When I first dove into the system I already knew my process of study that benefitted me the most. They were/are physically writing lecture slides into notes and meeting in study groups at least once a week. In addition to working on my own, I enjoy getting occasional feedback and having the ability to bounce off others in case there were little specs of information I missed being alone.

I had this formula set by the very end of my undergrad... and it helped me through some very tough times; I just had to project it onto this new professional school program. 

Forgive me for stressing but my program has been an entire lifestyle change in and of itself. There was no initial luxury of getting used to what's going on before our first major exam. You're pretty much thrown straight in (week 2) and challenged to adjust immediately.

That being said I believe knowing what worked for me ahead of time was my saving grace. So what works for you?

Are you a
Visual learner,
Auditory,
Kinesthetic,

A reader/writer?

There are many ways to categorize learning styles these four are under VPAK with descriptions available on this site. 

Once you get that sorted that's honestly all you need.

OPTIMIZE

Along with acknowledging how you learn - style wise - it's best to figure out how to execute most effectively. Yes that sentence sounded just as weird while I was writing it but I promise it makes sense.

Are you more willing to review slides in the morning with nice and bright productive lighting or in the evening, relaxed with chill vibes surrounding you? These are things to think about.

If you have plenty on your plate for the day, often times small errands college students prioritize to be more important than studying, it will be harder to focus. Another point of consideration... procrastination nation.

Time management is a beast people in their 40s are still trying to conquer so I'll just leave that one alone.

Something extra - study away from your bed. I purposefully don't study in my room all together or I'd find myself on my mattress in no time. Avoid your bed at all costs. Not only will that affect how you view sleeping and your sleep cycle; it's never going to amount to an effective study session take my word for it. Fall in love with your library, or a nearby library-esque space to sit upright, stay focused, and appear studious.

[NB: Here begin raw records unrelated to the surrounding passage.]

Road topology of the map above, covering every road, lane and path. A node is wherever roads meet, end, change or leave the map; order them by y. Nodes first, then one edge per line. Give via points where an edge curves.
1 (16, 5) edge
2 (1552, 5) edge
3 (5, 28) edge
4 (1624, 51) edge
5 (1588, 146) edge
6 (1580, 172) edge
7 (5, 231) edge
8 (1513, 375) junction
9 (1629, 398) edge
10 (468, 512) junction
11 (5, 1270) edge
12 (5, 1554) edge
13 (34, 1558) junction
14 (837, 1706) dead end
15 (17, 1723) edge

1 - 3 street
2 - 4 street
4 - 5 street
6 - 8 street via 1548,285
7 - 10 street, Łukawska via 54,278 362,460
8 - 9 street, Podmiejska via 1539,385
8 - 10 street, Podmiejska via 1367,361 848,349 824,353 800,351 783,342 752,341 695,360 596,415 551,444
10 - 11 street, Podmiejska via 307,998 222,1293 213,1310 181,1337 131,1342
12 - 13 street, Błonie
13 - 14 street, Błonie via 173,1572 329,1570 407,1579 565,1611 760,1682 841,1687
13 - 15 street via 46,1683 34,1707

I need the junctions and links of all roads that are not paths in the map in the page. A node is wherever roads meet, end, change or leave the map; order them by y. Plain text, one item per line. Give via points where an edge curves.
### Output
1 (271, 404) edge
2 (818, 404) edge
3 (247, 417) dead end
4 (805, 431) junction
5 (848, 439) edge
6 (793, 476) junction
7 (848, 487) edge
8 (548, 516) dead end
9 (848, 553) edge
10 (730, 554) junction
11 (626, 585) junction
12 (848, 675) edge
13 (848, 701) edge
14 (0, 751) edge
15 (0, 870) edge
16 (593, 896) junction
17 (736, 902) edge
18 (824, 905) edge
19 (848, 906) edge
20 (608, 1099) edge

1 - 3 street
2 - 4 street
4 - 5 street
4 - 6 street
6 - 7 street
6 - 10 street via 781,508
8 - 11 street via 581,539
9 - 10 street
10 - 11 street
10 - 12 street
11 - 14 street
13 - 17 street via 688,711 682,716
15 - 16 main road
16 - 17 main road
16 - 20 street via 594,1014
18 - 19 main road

Lastly if you're like me and crave group study as part of your regimen, be sure your group is on your level. As harsh as it sounds you need to scoot all distractions to the side. That includes friends who play too much, don't review before you meet, and simply hold you back in any way, shape, or form.

Those are all the "non-tips" I have and like I said I'm no expert. School is a journey one that teaches you both inside and out of the classroom. You'll learn about yourself, how you learn (effectively), and how to accomplish what you set out to do.